Given data:
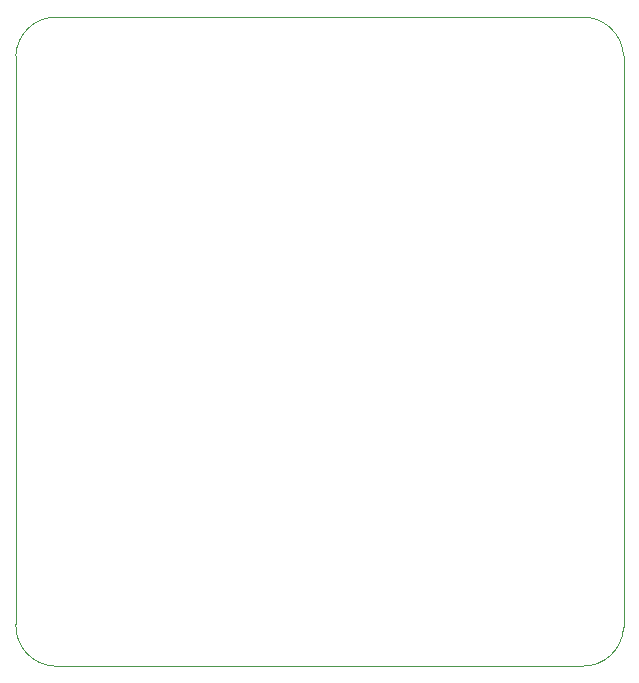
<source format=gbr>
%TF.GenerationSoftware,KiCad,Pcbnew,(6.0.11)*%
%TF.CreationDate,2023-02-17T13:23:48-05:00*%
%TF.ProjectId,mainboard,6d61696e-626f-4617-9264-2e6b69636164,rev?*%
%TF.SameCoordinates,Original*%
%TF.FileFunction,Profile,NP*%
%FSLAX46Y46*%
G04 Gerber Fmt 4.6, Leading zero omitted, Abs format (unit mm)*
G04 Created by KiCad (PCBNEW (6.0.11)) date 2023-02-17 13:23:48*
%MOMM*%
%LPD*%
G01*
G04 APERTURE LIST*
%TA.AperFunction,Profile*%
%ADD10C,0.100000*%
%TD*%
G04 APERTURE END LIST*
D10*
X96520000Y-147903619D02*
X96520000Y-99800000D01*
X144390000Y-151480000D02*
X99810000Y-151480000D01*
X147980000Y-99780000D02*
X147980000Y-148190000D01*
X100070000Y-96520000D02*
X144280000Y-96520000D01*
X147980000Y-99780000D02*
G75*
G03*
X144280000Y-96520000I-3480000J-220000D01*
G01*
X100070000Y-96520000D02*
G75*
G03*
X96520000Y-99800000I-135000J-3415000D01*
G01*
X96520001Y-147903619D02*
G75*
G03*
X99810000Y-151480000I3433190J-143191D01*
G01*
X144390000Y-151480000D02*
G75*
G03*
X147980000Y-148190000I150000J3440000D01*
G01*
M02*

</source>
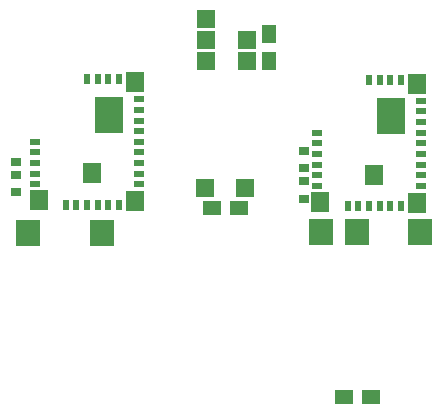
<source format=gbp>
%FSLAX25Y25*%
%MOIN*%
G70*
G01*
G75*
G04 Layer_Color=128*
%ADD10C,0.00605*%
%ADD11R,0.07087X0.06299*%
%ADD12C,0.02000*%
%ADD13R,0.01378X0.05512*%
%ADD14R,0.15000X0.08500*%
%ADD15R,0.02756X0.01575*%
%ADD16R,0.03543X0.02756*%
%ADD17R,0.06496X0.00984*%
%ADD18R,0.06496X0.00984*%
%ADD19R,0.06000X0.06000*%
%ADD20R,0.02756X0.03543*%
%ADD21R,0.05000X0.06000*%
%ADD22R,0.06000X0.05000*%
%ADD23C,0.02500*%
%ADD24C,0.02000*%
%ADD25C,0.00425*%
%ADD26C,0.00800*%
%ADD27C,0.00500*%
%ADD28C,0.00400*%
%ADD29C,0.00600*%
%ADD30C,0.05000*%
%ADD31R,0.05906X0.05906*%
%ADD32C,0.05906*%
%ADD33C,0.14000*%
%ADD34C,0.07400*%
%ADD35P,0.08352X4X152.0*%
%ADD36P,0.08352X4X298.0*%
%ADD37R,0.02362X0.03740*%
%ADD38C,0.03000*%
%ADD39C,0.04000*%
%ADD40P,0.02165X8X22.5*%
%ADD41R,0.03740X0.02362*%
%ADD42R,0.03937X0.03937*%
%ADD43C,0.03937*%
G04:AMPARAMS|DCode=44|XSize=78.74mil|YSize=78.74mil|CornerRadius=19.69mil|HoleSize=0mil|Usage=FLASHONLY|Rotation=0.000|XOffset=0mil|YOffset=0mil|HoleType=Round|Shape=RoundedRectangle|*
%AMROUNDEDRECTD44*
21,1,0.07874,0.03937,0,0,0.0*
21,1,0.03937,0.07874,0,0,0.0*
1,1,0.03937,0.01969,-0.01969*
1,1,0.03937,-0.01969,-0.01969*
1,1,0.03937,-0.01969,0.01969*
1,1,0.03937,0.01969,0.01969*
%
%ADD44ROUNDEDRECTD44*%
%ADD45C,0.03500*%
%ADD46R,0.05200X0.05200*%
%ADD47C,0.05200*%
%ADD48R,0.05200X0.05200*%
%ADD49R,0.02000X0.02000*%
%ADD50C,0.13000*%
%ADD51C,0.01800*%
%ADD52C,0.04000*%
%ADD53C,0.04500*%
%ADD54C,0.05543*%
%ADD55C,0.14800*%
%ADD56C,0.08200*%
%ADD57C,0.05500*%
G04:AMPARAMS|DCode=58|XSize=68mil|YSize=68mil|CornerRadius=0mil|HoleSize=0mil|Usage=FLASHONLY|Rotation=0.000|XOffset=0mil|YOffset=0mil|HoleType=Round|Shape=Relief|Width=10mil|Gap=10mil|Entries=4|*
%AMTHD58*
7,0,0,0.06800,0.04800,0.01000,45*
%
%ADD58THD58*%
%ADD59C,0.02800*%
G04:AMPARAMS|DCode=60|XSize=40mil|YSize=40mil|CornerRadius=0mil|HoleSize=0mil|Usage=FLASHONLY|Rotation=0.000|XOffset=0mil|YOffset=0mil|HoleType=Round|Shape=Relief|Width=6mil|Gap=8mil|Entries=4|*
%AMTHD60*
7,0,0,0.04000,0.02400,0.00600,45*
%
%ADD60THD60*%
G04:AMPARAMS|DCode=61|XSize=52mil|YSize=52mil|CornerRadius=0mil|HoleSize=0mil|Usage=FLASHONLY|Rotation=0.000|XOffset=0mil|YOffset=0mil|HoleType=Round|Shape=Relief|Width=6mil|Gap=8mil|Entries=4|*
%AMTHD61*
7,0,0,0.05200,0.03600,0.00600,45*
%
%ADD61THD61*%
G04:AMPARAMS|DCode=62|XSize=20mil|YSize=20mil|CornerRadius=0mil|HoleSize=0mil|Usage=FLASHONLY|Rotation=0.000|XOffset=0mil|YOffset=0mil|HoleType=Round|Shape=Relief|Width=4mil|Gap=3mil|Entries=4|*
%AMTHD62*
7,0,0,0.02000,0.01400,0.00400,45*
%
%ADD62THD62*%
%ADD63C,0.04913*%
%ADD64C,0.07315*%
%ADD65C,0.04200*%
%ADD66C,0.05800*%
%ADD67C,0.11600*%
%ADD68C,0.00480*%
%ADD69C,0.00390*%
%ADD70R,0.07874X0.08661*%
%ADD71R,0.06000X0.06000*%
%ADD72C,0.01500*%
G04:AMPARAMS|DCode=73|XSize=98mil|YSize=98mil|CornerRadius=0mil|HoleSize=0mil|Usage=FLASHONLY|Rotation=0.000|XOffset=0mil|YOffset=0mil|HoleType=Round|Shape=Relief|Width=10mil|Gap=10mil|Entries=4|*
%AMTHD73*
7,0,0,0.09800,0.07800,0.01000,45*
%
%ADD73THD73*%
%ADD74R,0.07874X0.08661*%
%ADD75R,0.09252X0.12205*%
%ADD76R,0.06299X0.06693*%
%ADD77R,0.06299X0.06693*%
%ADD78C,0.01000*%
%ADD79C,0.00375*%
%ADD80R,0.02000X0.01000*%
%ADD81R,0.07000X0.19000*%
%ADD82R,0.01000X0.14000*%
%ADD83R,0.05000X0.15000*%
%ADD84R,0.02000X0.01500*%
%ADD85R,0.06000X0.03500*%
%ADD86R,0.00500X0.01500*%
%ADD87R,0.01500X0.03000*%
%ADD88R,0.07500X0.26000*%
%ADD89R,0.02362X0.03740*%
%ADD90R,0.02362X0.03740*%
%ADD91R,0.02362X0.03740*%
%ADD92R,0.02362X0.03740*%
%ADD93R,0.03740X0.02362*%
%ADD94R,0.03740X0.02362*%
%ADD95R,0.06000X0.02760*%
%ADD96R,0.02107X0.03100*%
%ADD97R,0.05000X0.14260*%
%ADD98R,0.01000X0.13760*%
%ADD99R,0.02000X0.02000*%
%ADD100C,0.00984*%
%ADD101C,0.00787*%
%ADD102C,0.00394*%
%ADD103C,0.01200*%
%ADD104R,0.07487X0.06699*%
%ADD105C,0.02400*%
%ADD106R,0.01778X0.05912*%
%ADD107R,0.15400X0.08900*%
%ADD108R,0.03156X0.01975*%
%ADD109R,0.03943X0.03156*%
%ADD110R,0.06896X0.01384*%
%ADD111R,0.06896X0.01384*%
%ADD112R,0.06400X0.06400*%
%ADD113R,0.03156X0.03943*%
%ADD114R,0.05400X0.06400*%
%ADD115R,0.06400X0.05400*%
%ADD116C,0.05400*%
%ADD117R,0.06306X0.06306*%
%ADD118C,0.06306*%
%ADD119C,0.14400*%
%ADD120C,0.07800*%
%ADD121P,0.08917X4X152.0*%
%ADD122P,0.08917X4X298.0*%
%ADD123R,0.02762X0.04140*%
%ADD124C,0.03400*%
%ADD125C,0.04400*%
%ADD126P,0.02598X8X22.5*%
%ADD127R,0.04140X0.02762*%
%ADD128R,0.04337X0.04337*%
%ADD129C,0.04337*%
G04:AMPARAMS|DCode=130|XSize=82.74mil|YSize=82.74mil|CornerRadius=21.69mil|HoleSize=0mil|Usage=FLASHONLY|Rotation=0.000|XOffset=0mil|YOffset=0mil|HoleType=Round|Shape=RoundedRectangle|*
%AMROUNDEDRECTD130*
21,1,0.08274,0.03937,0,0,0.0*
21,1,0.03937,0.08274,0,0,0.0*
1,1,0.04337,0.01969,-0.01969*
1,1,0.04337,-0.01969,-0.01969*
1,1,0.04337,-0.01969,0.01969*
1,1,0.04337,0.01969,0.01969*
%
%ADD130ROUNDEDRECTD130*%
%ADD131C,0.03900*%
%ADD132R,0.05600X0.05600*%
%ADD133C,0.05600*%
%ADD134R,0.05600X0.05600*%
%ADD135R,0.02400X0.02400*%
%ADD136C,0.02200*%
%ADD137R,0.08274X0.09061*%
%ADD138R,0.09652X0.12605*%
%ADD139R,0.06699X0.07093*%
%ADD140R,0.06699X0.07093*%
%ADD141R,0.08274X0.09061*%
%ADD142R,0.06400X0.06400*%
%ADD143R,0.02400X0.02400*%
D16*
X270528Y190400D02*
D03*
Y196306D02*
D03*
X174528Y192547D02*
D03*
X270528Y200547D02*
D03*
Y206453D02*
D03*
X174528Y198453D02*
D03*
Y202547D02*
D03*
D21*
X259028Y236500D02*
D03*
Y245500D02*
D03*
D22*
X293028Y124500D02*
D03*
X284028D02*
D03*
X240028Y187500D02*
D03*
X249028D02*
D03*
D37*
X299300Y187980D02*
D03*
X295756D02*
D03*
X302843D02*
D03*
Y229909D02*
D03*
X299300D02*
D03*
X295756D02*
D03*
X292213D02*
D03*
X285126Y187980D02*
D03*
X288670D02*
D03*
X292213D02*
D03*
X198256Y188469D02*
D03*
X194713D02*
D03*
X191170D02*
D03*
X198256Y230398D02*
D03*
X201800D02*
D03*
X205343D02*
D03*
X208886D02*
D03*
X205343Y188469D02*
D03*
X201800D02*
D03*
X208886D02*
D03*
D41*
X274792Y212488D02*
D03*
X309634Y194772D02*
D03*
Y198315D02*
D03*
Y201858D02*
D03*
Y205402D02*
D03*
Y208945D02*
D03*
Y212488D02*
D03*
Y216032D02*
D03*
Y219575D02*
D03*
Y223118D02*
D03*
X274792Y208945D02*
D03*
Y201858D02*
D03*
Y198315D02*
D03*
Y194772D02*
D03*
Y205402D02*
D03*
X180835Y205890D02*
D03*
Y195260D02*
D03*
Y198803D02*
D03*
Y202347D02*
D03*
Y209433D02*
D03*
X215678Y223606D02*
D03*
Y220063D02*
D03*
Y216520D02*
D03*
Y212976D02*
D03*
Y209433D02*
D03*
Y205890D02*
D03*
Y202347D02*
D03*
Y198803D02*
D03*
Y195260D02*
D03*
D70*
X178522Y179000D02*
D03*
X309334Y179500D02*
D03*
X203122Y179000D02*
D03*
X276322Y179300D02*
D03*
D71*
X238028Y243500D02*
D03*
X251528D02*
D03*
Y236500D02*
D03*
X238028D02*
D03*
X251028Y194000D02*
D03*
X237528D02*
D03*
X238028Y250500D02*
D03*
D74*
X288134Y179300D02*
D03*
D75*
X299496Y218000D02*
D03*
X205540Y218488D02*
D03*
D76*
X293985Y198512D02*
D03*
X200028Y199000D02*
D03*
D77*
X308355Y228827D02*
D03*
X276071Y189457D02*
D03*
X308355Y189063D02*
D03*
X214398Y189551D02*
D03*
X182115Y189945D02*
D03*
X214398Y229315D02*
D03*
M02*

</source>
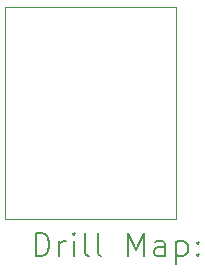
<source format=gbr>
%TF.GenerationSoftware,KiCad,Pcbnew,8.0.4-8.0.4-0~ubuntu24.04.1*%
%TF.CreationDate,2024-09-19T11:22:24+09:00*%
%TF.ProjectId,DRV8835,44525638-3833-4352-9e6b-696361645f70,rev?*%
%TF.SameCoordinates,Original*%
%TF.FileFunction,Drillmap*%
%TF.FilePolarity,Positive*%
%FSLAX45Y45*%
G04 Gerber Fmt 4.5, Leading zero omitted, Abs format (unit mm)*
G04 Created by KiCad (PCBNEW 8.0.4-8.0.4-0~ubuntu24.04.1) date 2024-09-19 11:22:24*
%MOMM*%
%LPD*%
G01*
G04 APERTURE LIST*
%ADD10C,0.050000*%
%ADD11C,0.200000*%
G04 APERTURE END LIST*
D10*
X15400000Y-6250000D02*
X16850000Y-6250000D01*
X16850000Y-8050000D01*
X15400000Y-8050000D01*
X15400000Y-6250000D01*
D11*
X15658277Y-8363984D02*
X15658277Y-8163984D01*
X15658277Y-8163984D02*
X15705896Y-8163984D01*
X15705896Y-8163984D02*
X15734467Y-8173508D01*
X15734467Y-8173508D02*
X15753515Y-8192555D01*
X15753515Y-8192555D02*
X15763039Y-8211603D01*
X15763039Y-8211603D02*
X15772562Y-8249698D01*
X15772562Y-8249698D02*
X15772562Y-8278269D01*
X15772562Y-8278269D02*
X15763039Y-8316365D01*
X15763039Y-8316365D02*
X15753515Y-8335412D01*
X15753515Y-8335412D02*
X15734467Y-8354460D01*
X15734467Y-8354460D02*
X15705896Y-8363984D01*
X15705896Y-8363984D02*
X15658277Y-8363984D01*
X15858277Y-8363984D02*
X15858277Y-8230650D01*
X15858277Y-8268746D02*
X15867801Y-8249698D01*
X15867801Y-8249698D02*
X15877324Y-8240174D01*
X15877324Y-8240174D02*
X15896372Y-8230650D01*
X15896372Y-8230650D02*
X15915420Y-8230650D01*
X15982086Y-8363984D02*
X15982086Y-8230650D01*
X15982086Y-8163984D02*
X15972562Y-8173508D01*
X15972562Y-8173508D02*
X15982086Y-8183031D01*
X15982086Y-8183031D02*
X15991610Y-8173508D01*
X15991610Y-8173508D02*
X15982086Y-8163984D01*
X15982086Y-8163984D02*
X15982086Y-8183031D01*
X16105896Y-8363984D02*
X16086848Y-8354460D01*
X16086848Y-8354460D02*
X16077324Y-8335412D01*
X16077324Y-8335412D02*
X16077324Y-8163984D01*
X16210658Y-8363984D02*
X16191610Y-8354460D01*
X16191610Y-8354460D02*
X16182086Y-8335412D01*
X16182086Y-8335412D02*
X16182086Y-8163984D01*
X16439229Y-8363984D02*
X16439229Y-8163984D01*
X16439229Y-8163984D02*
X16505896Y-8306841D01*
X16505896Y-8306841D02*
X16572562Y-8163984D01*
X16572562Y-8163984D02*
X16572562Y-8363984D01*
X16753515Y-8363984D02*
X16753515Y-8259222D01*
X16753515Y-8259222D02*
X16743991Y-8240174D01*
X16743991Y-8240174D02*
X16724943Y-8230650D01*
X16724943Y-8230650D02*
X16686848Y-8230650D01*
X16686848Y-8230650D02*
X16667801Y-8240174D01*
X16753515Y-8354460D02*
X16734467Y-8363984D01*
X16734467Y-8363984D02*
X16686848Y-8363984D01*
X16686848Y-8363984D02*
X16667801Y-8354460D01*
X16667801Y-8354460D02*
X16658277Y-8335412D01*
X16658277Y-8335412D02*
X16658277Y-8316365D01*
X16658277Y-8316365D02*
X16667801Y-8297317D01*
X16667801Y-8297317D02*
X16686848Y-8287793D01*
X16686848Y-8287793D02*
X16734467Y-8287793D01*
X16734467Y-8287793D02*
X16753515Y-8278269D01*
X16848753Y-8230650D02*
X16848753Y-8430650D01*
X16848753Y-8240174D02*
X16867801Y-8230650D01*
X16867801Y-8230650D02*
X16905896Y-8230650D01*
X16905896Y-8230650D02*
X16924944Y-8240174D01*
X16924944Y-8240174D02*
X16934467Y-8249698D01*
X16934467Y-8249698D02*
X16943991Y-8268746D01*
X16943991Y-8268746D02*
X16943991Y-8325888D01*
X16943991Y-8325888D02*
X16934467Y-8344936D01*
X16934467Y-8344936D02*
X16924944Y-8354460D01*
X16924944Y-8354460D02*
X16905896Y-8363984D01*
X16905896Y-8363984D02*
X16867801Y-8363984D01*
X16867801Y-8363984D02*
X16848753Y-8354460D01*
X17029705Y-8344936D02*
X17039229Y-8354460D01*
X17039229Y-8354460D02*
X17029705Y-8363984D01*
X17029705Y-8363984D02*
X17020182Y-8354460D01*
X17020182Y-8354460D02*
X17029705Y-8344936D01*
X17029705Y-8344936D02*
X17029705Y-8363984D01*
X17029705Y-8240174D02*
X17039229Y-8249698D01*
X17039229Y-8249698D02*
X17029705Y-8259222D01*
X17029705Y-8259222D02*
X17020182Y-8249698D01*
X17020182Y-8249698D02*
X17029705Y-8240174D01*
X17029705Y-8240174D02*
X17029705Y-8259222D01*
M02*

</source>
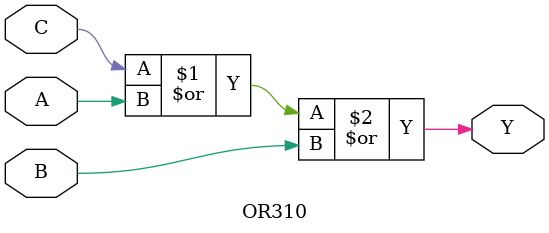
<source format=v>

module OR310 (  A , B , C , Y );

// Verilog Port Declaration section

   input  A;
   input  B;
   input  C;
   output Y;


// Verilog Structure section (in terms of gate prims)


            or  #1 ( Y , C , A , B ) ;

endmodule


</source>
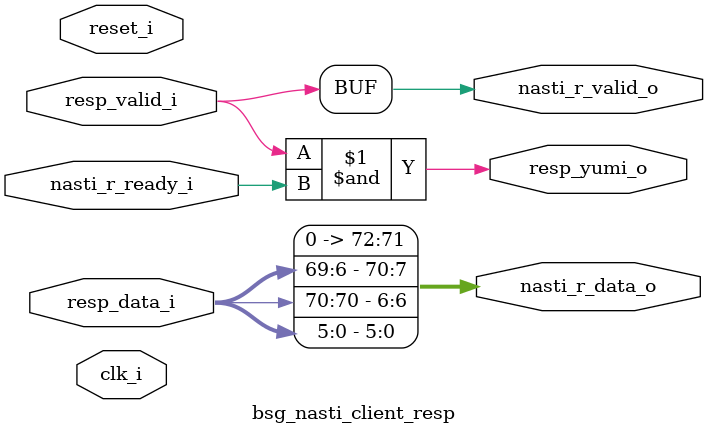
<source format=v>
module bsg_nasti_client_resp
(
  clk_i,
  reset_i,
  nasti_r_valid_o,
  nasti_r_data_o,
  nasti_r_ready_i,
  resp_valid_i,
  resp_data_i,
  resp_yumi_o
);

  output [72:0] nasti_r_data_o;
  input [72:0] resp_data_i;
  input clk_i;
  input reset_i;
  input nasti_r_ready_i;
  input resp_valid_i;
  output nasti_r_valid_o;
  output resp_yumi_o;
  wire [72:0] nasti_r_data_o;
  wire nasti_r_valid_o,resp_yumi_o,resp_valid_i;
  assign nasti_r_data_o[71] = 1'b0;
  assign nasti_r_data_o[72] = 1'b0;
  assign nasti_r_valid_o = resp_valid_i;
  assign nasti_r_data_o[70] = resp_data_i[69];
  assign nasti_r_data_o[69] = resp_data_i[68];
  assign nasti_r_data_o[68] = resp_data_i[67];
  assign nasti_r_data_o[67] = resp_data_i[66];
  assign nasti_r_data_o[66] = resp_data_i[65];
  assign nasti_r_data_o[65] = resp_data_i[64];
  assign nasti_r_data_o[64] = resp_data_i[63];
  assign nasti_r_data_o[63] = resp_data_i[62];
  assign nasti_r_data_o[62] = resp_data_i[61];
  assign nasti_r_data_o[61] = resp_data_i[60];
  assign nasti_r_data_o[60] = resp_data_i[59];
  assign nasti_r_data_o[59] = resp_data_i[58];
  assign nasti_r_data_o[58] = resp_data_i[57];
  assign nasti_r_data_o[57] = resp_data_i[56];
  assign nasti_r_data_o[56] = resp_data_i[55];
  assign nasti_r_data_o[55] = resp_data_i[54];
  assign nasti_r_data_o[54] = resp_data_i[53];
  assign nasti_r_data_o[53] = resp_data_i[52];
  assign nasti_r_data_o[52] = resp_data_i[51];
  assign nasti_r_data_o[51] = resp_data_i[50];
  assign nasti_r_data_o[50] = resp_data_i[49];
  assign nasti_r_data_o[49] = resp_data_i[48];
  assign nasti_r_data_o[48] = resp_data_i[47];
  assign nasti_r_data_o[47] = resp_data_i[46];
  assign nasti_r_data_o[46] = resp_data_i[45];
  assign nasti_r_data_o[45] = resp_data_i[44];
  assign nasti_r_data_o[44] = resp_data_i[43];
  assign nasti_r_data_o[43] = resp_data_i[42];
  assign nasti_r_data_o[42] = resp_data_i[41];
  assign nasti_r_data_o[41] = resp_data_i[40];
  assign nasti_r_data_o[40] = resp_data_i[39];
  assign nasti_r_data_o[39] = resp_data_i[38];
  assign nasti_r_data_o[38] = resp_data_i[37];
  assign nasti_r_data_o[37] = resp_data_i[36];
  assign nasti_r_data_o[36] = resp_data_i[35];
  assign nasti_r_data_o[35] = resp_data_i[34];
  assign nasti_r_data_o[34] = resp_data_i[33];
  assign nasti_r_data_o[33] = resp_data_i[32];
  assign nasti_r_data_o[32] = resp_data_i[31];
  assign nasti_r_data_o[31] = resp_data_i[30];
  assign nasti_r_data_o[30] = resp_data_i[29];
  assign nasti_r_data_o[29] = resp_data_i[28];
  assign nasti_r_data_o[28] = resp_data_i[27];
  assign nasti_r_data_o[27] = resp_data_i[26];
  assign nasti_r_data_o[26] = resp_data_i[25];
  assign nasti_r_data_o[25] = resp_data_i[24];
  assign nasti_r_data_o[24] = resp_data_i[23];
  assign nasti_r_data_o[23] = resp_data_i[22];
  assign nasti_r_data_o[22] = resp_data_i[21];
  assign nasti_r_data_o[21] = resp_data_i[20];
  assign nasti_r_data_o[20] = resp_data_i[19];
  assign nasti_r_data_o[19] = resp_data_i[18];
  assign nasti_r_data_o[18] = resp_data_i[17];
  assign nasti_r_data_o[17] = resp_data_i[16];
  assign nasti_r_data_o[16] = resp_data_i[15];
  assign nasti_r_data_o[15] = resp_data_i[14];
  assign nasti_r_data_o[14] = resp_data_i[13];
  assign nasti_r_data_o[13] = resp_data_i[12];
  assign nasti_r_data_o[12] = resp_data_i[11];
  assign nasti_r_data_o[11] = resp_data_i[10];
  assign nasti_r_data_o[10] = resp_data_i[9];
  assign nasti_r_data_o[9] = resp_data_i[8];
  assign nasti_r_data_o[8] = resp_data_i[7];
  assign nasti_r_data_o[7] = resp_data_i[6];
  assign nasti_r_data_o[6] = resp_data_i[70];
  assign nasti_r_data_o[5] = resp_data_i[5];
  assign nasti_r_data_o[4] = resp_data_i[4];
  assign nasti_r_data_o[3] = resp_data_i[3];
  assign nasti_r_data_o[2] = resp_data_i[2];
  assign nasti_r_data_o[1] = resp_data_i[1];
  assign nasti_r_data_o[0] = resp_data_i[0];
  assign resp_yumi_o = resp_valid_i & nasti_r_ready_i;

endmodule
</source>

Aim of the task: Copy out all lines from the material above that contain the string "ProjectId".

Finished exercise:
%TF.ProjectId,mainboard,6d61696e-626f-4617-9264-2e6b69636164,rev?*%
%TF.ProjectId,DRV8835,44525638-3833-4352-9e6b-696361645f70,rev?*%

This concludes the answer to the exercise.